◆ WHAT IS EXPECTED
Reply with one number: the count of lines in the listing that contain the string "gymnasielagen".
------ GIVEN RECORDS ------
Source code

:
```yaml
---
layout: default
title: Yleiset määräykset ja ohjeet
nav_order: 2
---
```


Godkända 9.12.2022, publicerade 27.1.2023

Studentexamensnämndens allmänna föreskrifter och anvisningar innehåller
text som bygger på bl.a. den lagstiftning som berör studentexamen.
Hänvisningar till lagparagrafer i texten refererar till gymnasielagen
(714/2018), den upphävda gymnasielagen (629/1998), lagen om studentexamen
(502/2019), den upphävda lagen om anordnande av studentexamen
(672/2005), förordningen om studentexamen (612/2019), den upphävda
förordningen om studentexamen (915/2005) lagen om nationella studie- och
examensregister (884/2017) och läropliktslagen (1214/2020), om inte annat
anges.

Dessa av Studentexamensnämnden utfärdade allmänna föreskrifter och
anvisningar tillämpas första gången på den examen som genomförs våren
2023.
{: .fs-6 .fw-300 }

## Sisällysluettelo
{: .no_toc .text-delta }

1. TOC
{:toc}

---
------
◆ RESULT
2